Date of Award

Winter 1995

Project Type


Program or Major

Mathematics Education

Degree Name

Doctor of Philosophy

First Advisor

Karen J Graham


Mathematics educators are realizing the impact that technology is having on the way mathematical functions can be represented and manipulated. The increased use of graphing technology in the classroom is paralleled by an increased emphasis on the role of the graphical representation of a function to solve problems. These changes together with a recognition of the significance and complexity of developing a rich understanding of the graphical representations of polynomial functions are the motivation behind this research.

The study was designed to explore students' conceptual understandings of the graphs of polynomial functions. Guided by a constructivist approach to conceptual change, the investigations were primarily directed towards determining how the students' ability to interpret the graphs of polynomial functions of degree greater than two depends and builds on their understandings of the graphs of linear and quadratic functions.

Based on three case studies of students within an Algebra II class in a large high school in Northern New England, the inquiry was qualitative in nature. Clinical interviews were used to probe into the students' developing understandings of the graphs of linear, quadratic, and cubic functions. Based on findings from the clinical interviews, teaching episodes were designed in an attempt to enhance connections between the classes of polynomial functions. Data used in the analysis came from multiple sources: videotapes of the classroom instruction, collected student work, videotaped clinical interviews and teaching episodes, student journal entries, and field notes.
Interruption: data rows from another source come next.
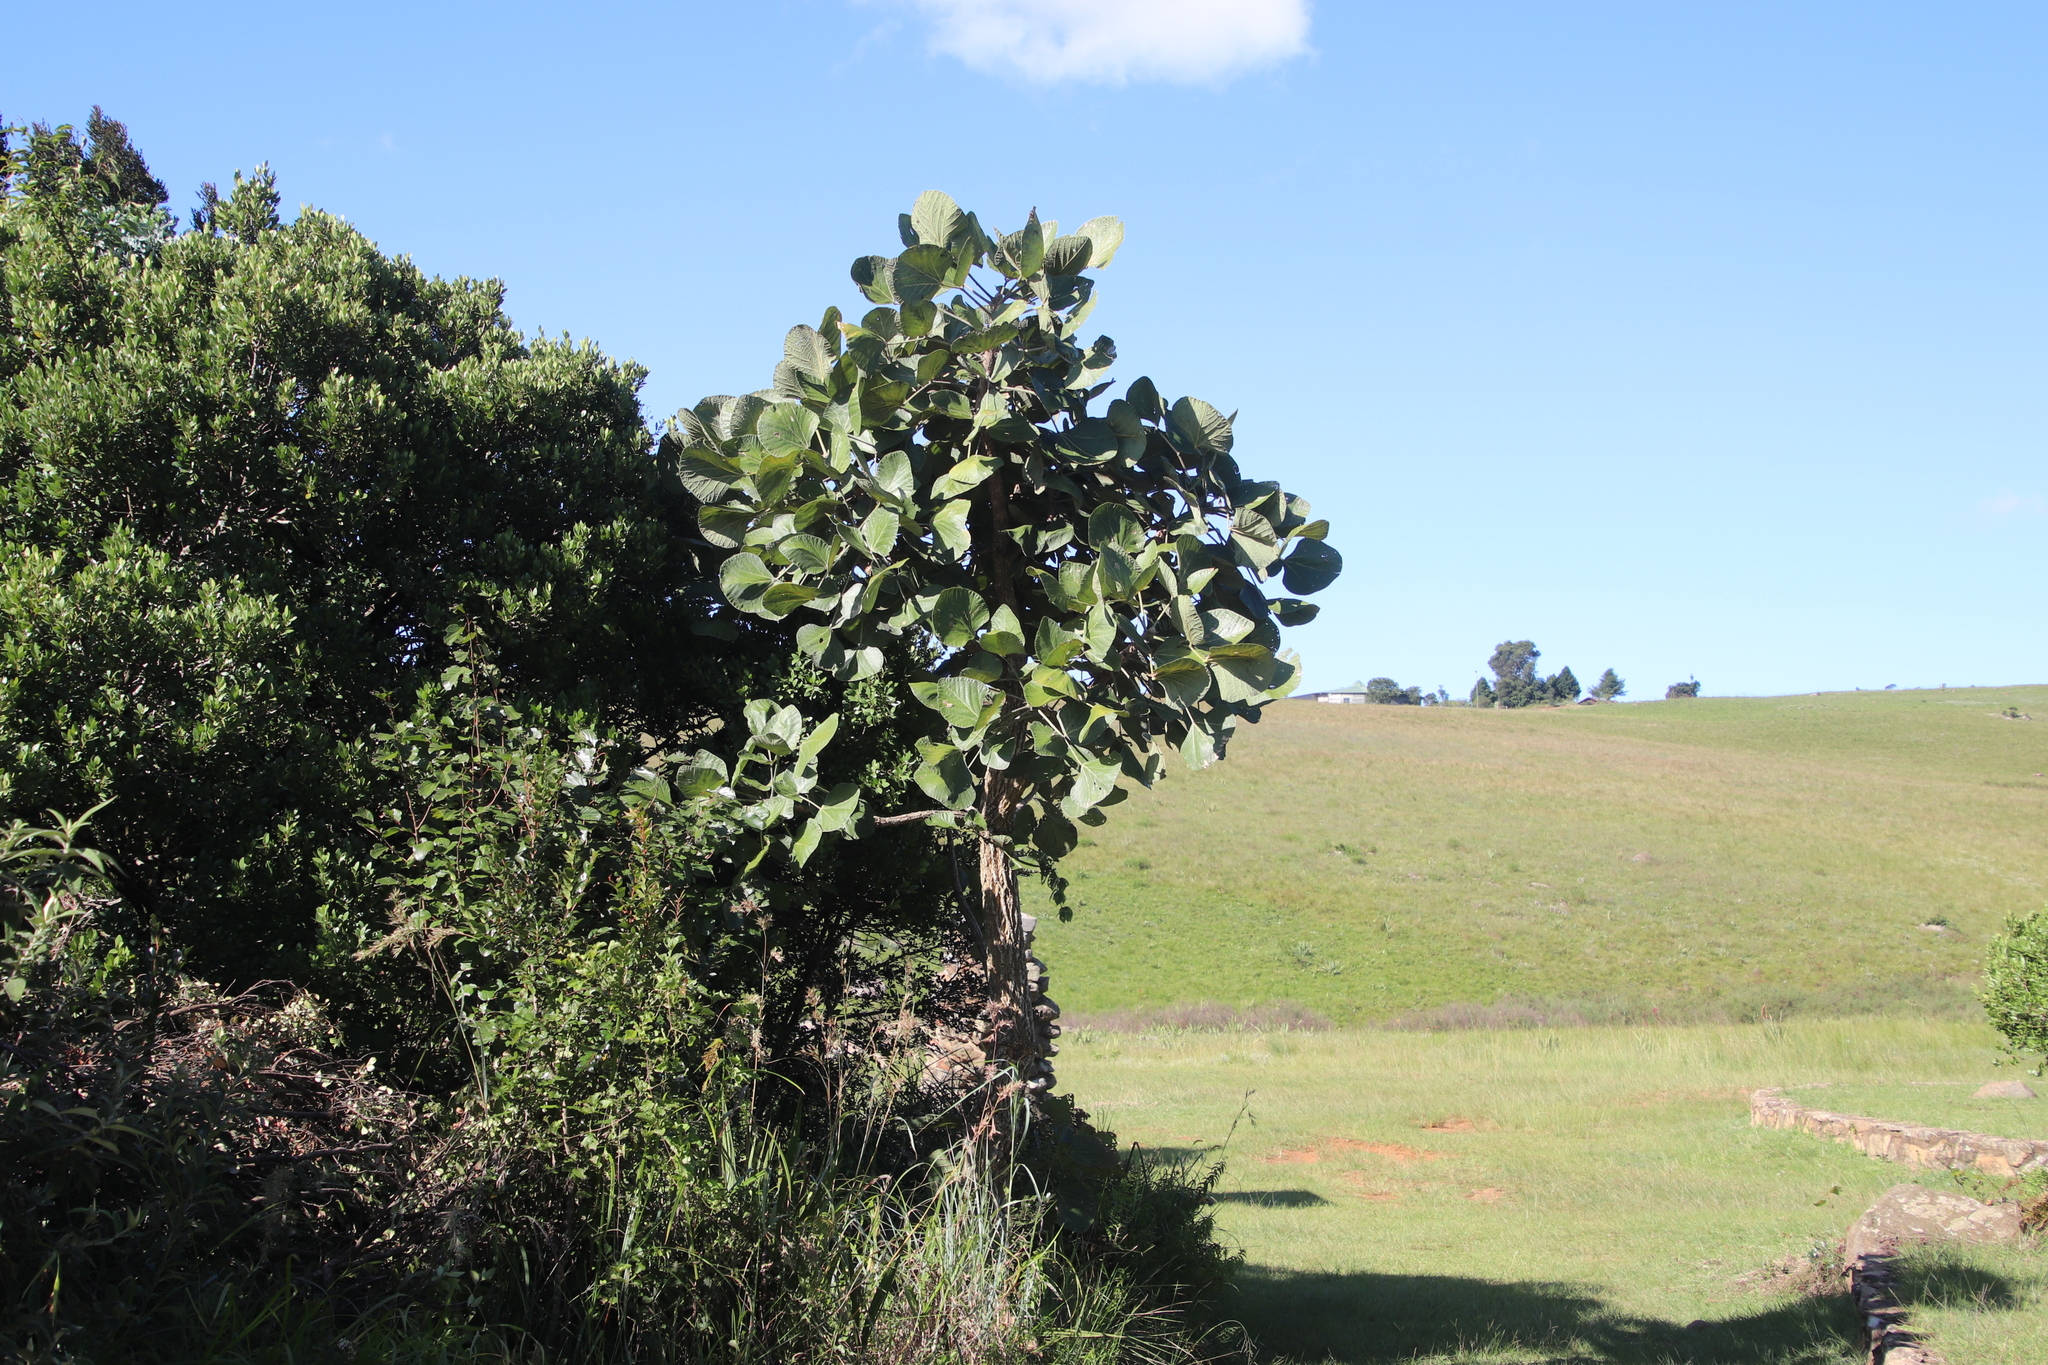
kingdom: Plantae
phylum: Tracheophyta
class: Magnoliopsida
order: Fabales
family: Fabaceae
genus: Erythrina
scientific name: Erythrina latissima
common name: Broad-leaved coral tree
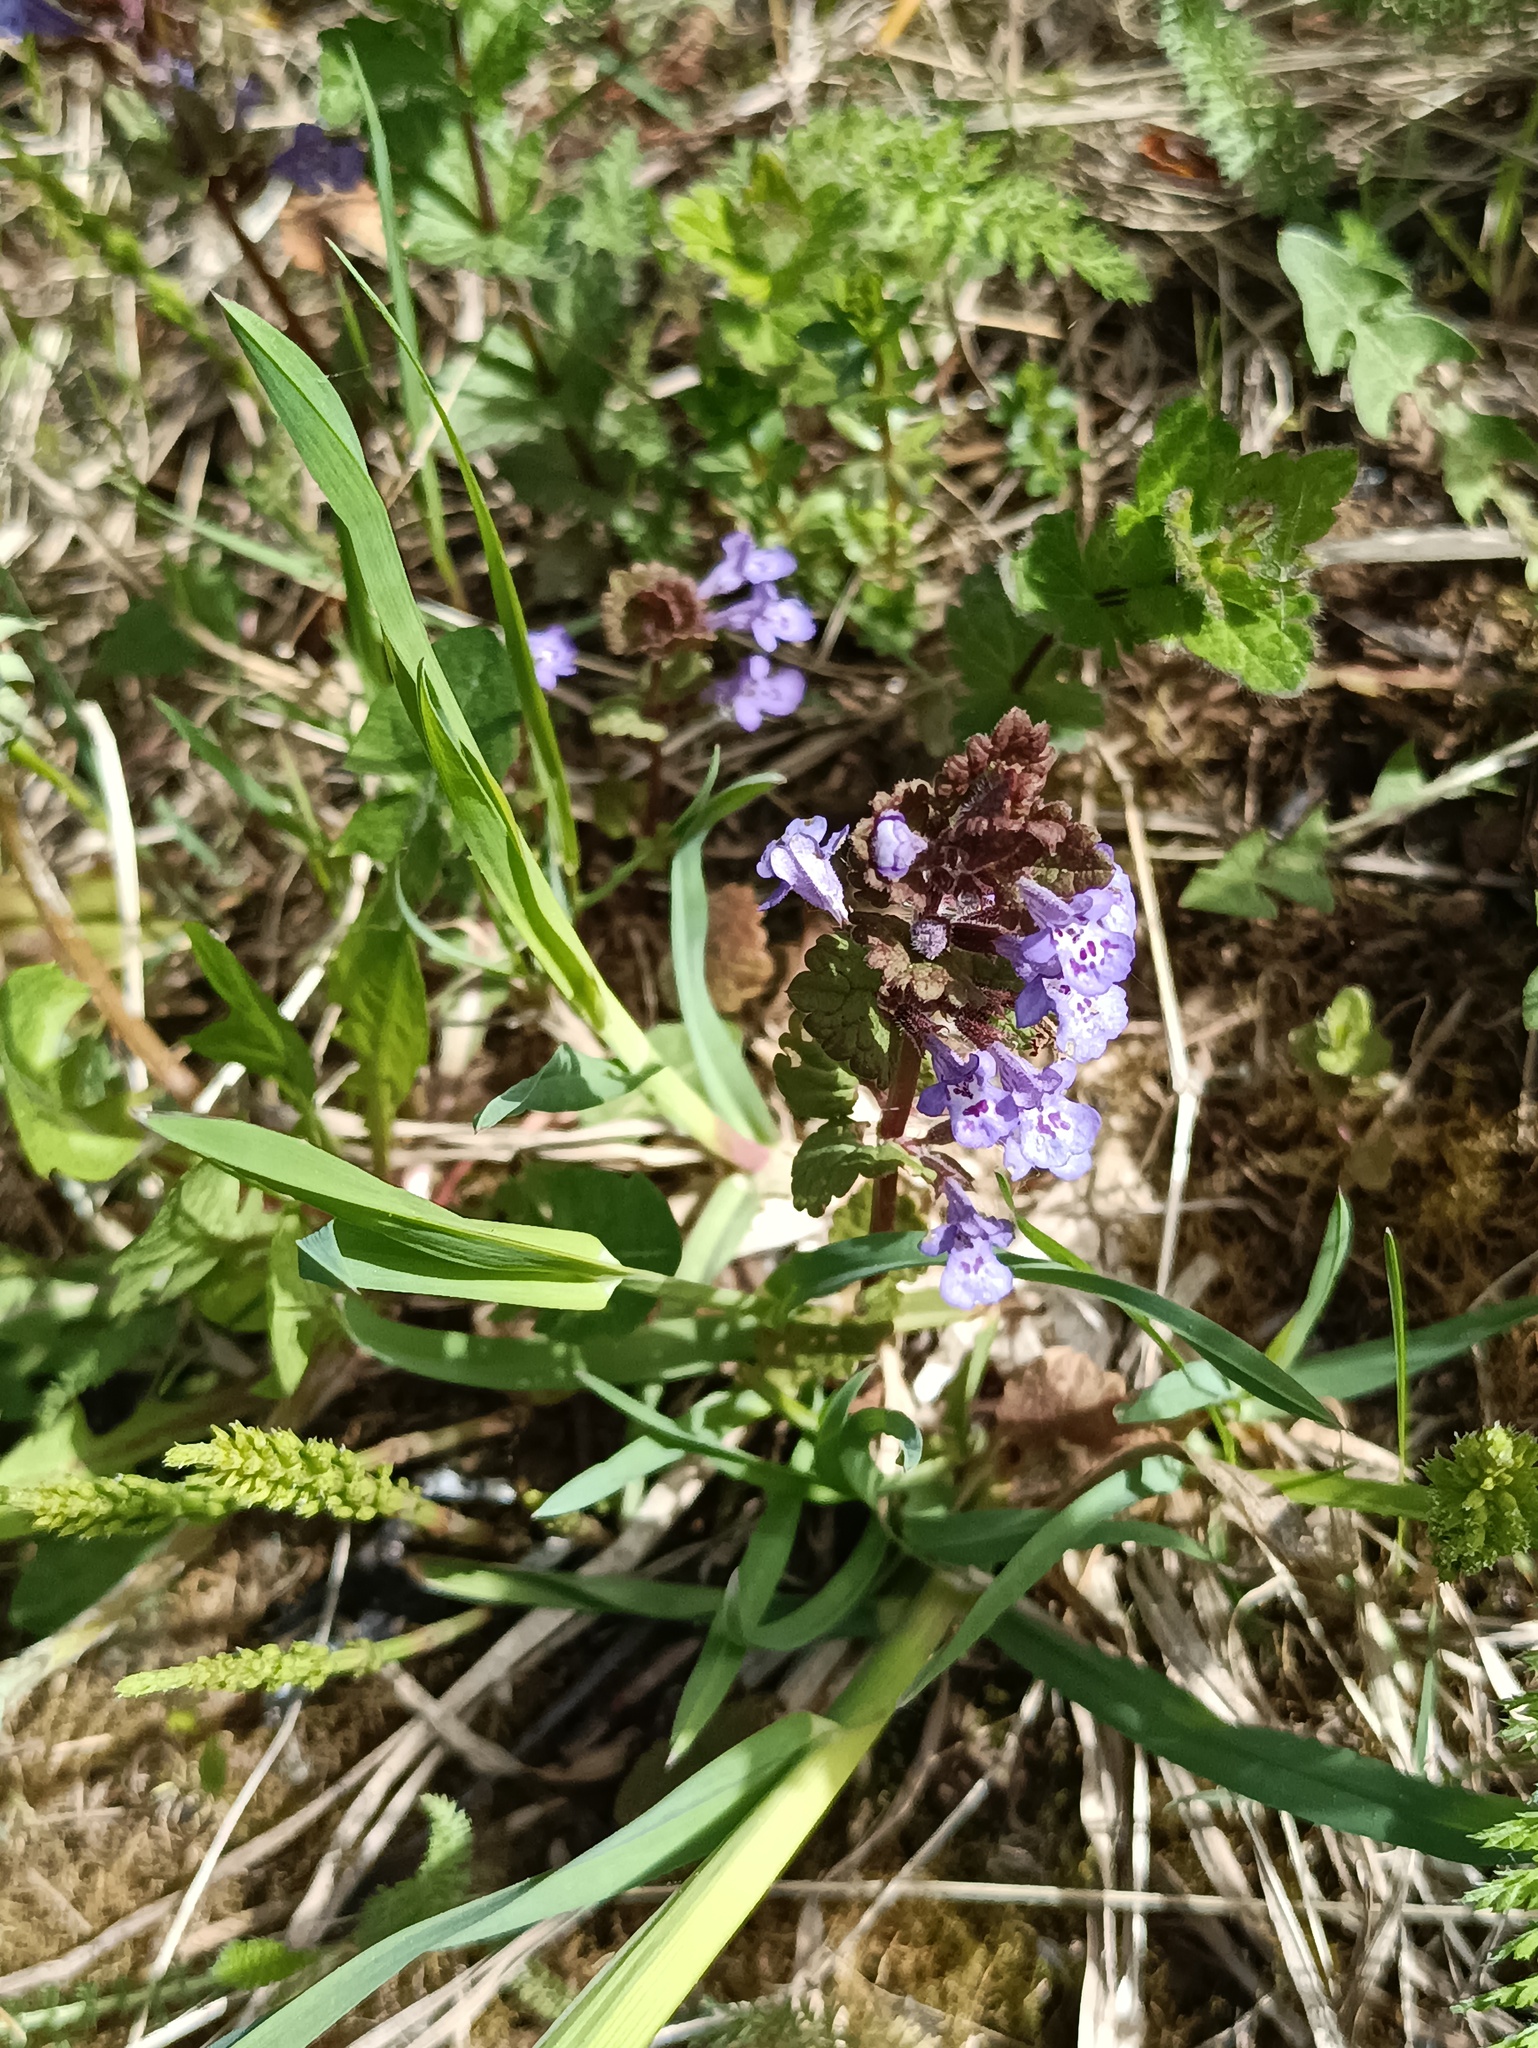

Results indicate that the students in the study exhibited links between their understandings of the graph of a cubic function and their understandings of the graphs of linear and quadratic functions. These connections, however, were often hindered by the classroom instructional emphases and activities as well as by conventional notation and terminology.

The focus of the teaching episodes was on enhancing the connections between the classes of polynomial functions by building polynomial functions from products of linear expressions. This method did foster connections between the classes of polynomial functions, as well as connections between the algebraic and graphical representations.

Suggested modifications to the curriculum, implications for pedagogy, and avenues for future research are given.